= Set exercise 1 =
In the forum post on time dilation, what age increase does t' give for the brother on earth?
= Set exercise 2 =
Rewrite the stretch of the forum post on time dilation from "OK, now let's" through "expansion of time.", swapping "expansion" for "lengthening".

= Selected excerpt =
__________________________________________________

In your first post, you had t on the left side of the equal sign but in your link, t is on the right side of the equal sign. You don't see this as a difference? This is why I asked you what the references you were looking at were explaining the different forms of t represent.

So now we have a big mess to clean up.

Let's start with the article in your link. This has to be one of the worst explanations of time dilation that I have ever seen. It is flat out wrong. Note the paragraph heading Time expands, space contracts. In order to show that time gets larger, they use this form of the equation were t' on the left side of the equation is larger than the t on the right side of the equation and they even show a plot with t' getting larger with velocity. And to explain it they reference the twin paradox where one twin travels for one year at 99%c. His age increase is represented by t and his earth brother's age increase is calculated by t' as 7 years. What happened to the reciprocal nature of time dilation? Both brothers see the other one as aging less than them self but they don't mention that. What they do mention is:

The truth is that in the space traveler's reference frame, one year is equivalent to 1/7th year on earth and in the earth reference frame, one year is 1/7th year for the traveler, or 7 years is 1 year for the traveler. Do you see the difference? They got it backwards. And yet they seem to realize that it's not quite right because just above the graph they say:


OK, now let's look at the wikipedia article. Their equation is:
Δt' = Δt/√(1-v2/c2)
This is identical to the one in the link you provided except that there are a couple of deltas in front of the t's and their explanation is:

This again is designed to show the dilation or expansion of time.

But now let's look at how Einstein explains time dilation. We'll look at Einstein's 1905 paper that harrylin linked to in post #6:
http://www.fourmilab.ch/etexts/einstein/specrel/www/
Look down near the end of section 4 where you see this equation:
τ = t√(1-v2/c2)
He explains this as t being the time on a clock at rest in a frame and τ (tau) being the time on a clock moving in that frame. It's so simple, but don't overlook the fact that the square root factor is multiplied, not divided, meaning the time dilation results in the moving clock running slower than the stationary clock. That's all there is to it. What ever speed any clock is moving at in a frame determines how much time dilation there is for that clock. If you switch to a frame where the moving clock is now at rest, the time dilation switches to the other clock.

__________________________________________________

= Record excerpts =
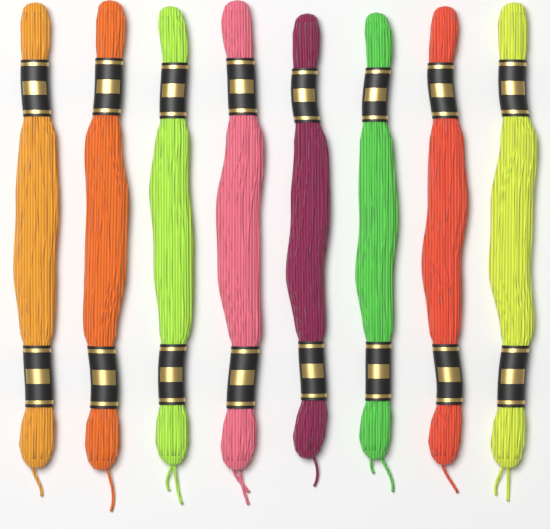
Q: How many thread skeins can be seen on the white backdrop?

__________________________________________________

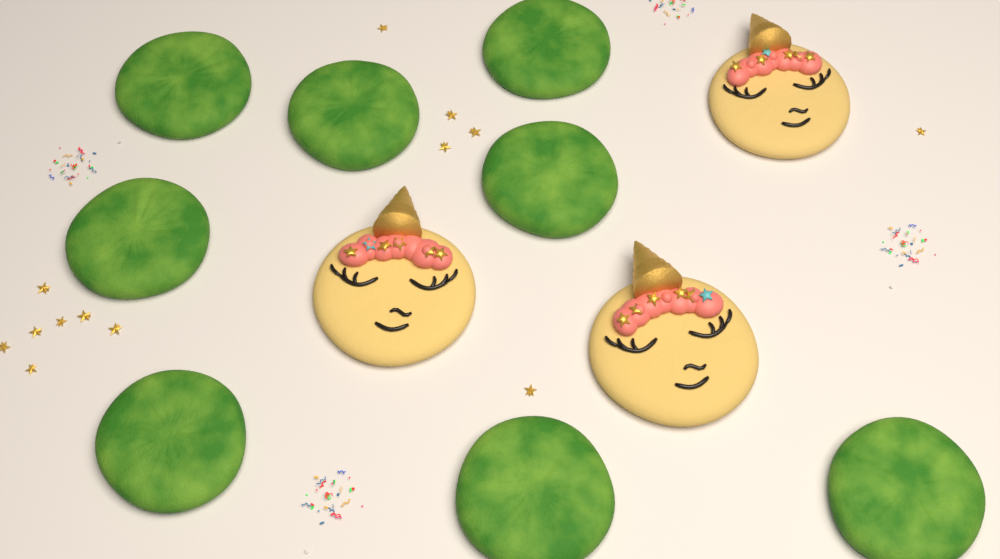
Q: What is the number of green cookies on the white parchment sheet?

__________________________________________________

= Complete response 1 =
7 years

= Complete response 2 =
OK, now let's look at the wikipedia article. Their equation is:
Δt' = Δt/√(1-v2/c2)
This is identical to the one in the link you provided except that there are a couple of deltas in front of the t's and their explanation is:

This again is designed to show the dilation or lengthening of time.